In some companies I have seen developers create makeshift dashboards feeding off of the raw business database tables to show current activity and error lists. These improvised setups are often thrown together to speed up testing, and better monitor the newly deployed system in the first few months of operation. But since it was never commissioned or sanctioned by the solution’s sponsor, it gets abandoned and often stop working – at least optimally after a while.

Now, if you send your metrics to systems like Splunk, elastic and Loggly, the dashboard is set up in metrics system , and is viewed as a webpage via the user’s browser.

The dashboard can show current and recent activity using bar and pie charts that are updated every 5 minutes. Service-oriented architectures lend themselves well to show incoming traffic and backend processing side by side, the latter being based on counting message queues between the client-facing services and their backend counterparts.

And a small ticker that lists encountered errors is also informative, even if you have designed your monitoring to automatically create support incidents when they occur.

Reports

If you design your metrics well, and retain them for a significant amount of time, you will find that you have tremendous flexibility in creating reports that convey the architecture’s performance and health over time.

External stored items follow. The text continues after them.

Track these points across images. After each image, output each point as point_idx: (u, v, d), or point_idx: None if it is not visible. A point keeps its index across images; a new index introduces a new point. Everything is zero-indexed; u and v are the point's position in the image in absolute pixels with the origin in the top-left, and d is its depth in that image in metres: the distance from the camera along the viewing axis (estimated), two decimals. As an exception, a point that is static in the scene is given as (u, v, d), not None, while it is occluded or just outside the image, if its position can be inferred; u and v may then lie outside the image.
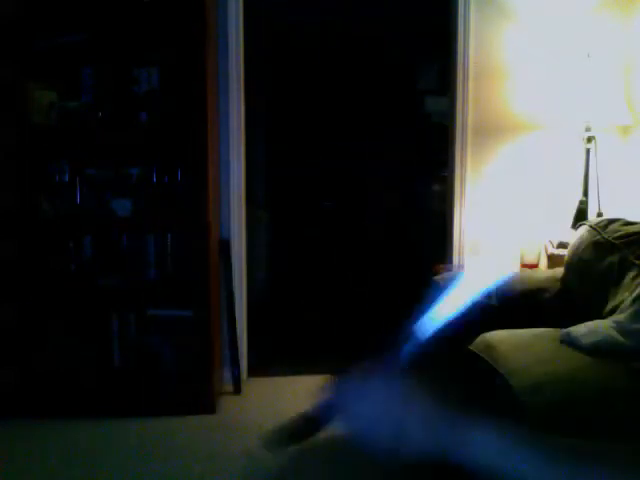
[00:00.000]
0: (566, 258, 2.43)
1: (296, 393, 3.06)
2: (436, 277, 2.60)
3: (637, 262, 2.03)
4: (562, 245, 2.74)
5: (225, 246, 3.06)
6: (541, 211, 3.05)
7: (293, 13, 5.04)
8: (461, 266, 3.10)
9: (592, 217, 2.75)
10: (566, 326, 1.98)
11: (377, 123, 5.57)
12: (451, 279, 2.45)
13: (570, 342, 1.86)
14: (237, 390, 3.07)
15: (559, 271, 2.49)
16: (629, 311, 1.84)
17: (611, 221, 2.33)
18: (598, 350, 1.77)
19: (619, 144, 3.01)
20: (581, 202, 2.81)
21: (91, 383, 2.81)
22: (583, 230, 2.39)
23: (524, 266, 2.87)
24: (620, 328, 1.79)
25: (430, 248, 3.90)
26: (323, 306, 4.70)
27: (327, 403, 0.90)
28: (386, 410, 0.84)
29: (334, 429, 0.90)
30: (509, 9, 3.00)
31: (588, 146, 2.81)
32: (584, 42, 2.83)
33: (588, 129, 2.80)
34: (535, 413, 1.60)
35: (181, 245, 2.86)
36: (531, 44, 3.00)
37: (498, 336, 2.10)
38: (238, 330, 3.12)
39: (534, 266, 2.86)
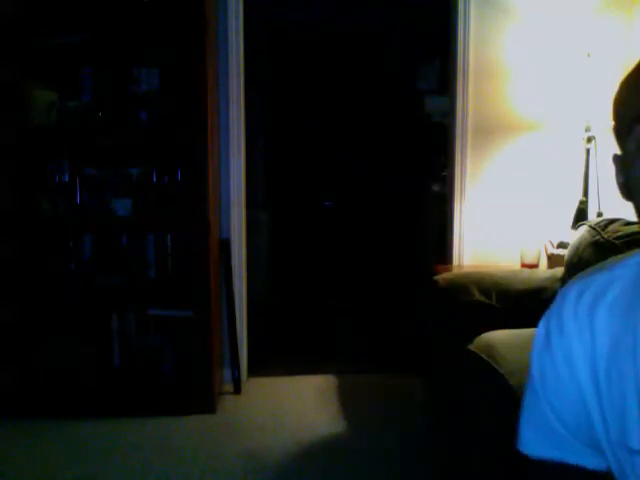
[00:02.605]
0: (566, 258, 2.43)
1: (296, 393, 3.06)
2: (436, 277, 2.60)
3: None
4: (562, 245, 2.74)
5: (225, 246, 3.06)
6: (541, 211, 3.05)
7: (293, 13, 5.05)
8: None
9: (592, 217, 2.75)
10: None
11: (377, 123, 5.57)
12: None
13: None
14: (237, 390, 3.07)
15: (559, 271, 2.49)
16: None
17: (611, 221, 2.33)
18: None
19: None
20: (581, 202, 2.81)
21: (91, 383, 2.81)
22: (583, 230, 2.39)
23: (524, 266, 2.87)
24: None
25: (430, 248, 3.90)
26: (323, 306, 4.69)
27: None
28: None
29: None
30: (509, 9, 3.00)
31: (588, 146, 2.80)
32: (584, 42, 2.83)
33: (588, 129, 2.79)
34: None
35: (181, 245, 2.86)
36: (531, 44, 2.99)
37: (498, 336, 2.10)
38: (238, 330, 3.12)
39: (534, 266, 2.86)
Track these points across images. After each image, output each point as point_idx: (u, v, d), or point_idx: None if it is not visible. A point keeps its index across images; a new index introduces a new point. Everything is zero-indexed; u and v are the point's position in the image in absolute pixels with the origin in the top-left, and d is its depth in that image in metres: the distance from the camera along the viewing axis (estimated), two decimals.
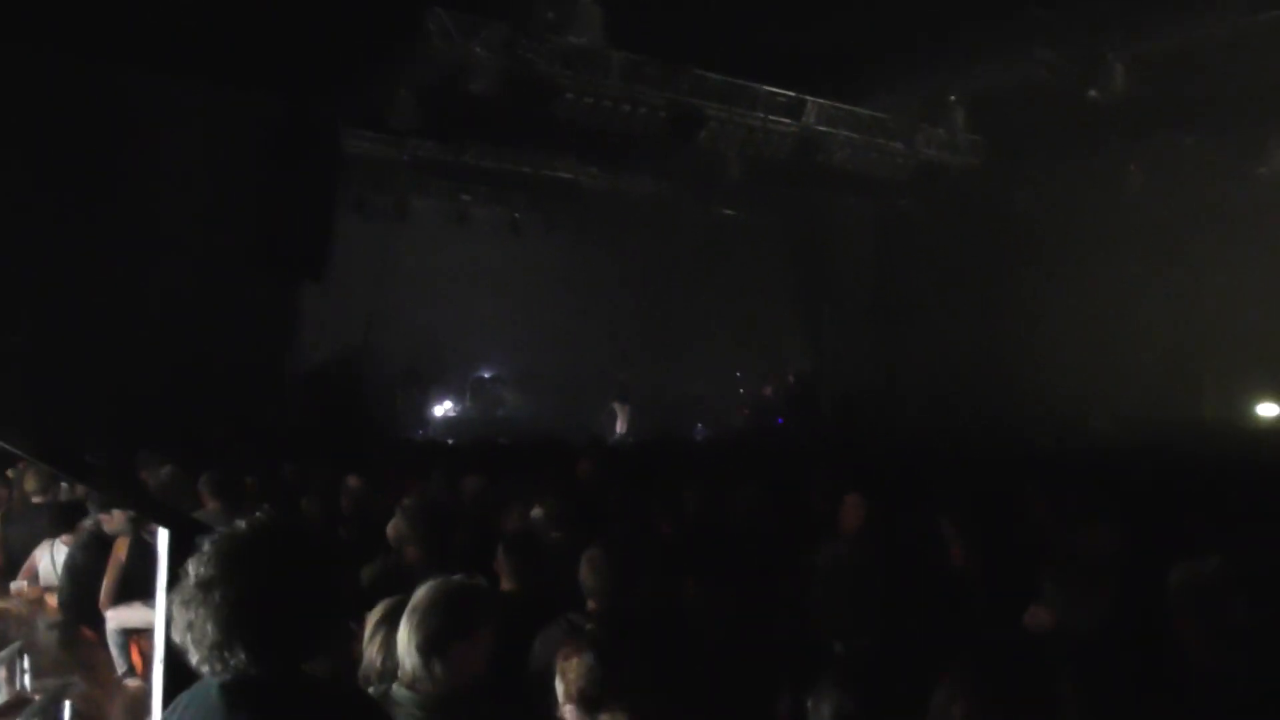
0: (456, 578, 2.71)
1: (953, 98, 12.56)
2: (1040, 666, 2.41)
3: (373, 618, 2.92)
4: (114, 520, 5.20)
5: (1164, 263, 14.56)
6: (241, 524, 1.96)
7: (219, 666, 1.83)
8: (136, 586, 4.74)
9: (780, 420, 17.81)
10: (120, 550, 5.02)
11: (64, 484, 6.08)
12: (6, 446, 2.52)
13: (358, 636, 2.97)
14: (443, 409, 17.12)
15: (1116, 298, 14.76)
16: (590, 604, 3.63)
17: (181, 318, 11.90)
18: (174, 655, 1.94)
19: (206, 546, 1.91)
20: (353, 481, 6.20)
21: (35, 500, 6.04)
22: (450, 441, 12.77)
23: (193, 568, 1.88)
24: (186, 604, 1.85)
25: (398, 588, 2.96)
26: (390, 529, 4.84)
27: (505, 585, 4.11)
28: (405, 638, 2.58)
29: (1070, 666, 2.94)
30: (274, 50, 10.79)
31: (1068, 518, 5.15)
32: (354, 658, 2.93)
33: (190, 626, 1.84)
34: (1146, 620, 3.46)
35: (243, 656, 1.82)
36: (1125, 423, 13.43)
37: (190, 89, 11.94)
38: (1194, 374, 14.34)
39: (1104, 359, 14.58)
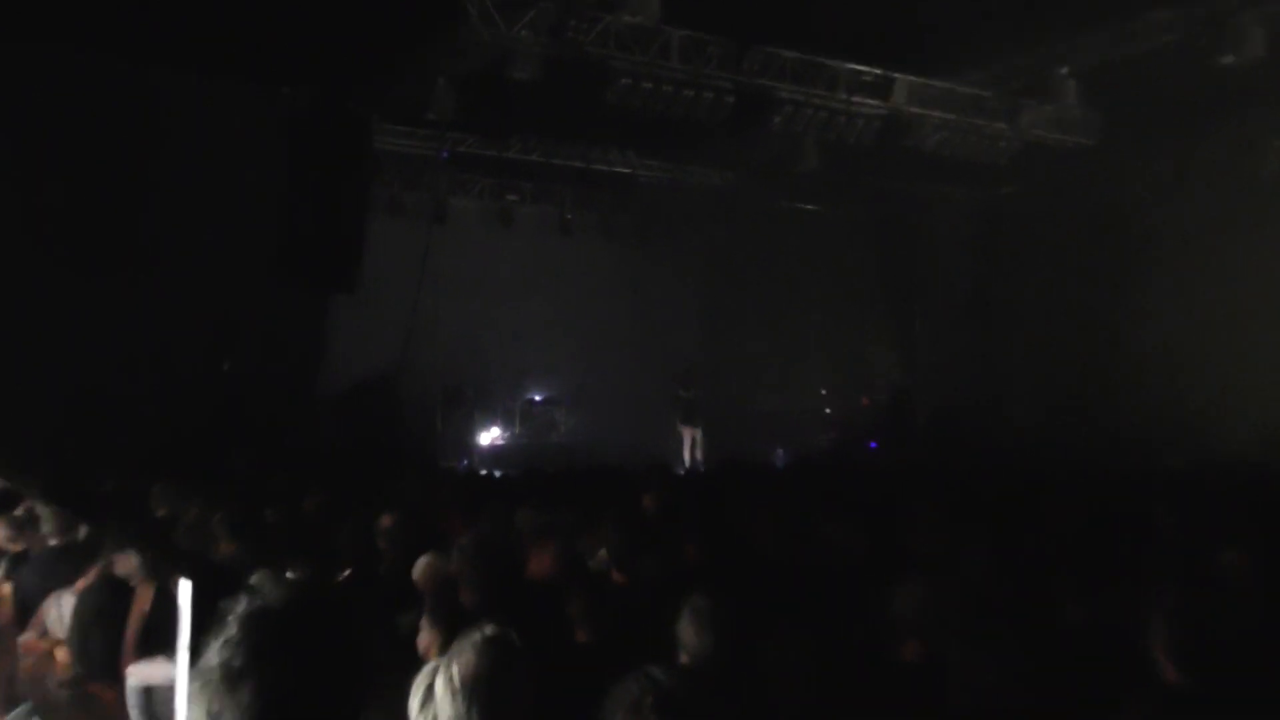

I have learned that it’s difficult to predict exactly how such reports should be designed, and exactly which information they should convey – at least in the early pages of development.

But having access to all metrics from the system’s first day of operation means that you can develop the right reports later, when product owners and SMEs have more bandwidth to take it in.

Conclusion

Look at how the collection designs grows in size and complexity as logging, metrics and heartbeats are added. The number of code lines in each service body easily doubles. The number of services easily doubles. And the solution generates more data, which requires more technology and added to the long-term cost of ownership.

It’s no wonder that the ‘business’ frowns on your wanting to add observability qualities. It can be an uphill battle. But there are strong arguments in favor of doing it.

In ALL projects I have been involved in as a developer or an architect, where observability has not been built in from day one, it has been added later. Turns out the ‘business’ quickly tires of having to look inside the client or ERP systems to see what’s happening, and application maintenance staff quickly tires of not having any data to base their investigations on when trying to fix bugs.

Adding observability does come with a need for certain technologies, but most infrastructures already include them:

And observability greatly contributes to other design properties like audibility and operability, and helps you monitor the capacity, performance and availability qualities of your design.